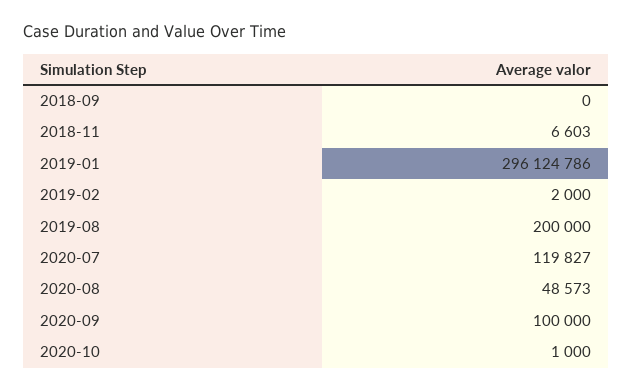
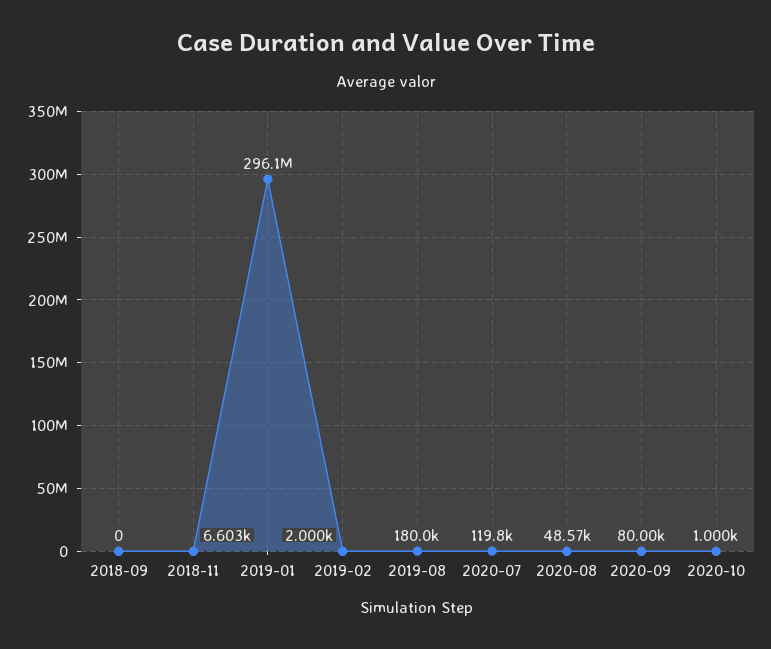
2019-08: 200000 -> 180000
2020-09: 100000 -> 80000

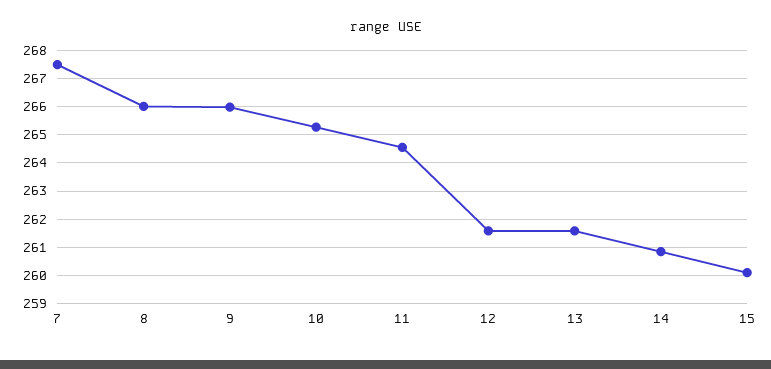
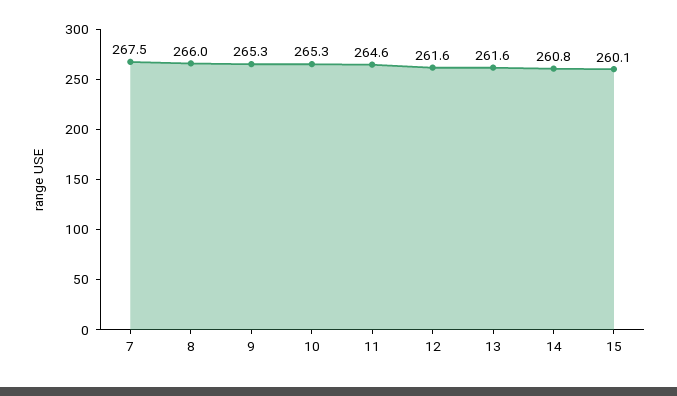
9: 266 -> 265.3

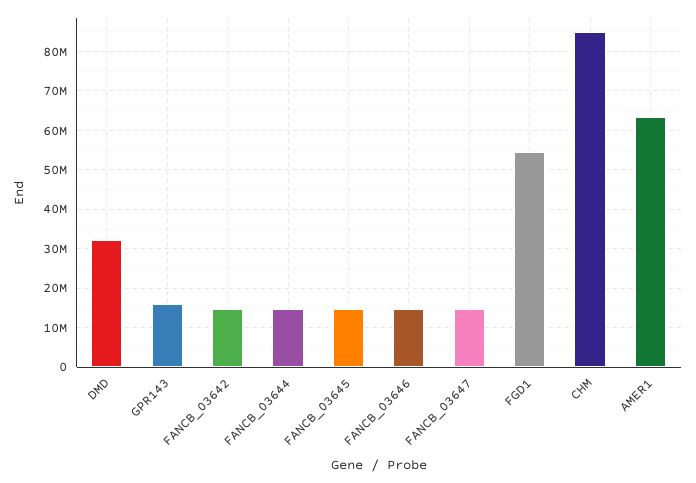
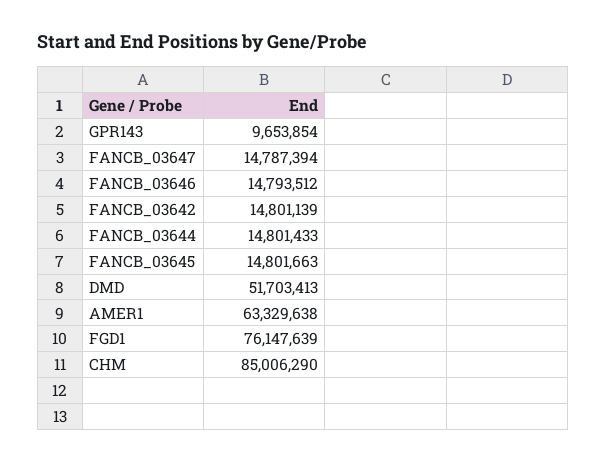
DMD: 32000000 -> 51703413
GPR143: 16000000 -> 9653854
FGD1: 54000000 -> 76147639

_ _ _ _ _

Prompt | Please write out all the entries above exactly, but leave out the pictures.

Exercise response |
2019-08: 200000 -> 180000
2020-09: 100000 -> 80000

9: 266 -> 265.3

DMD: 32000000 -> 51703413
GPR143: 16000000 -> 9653854
FGD1: 54000000 -> 76147639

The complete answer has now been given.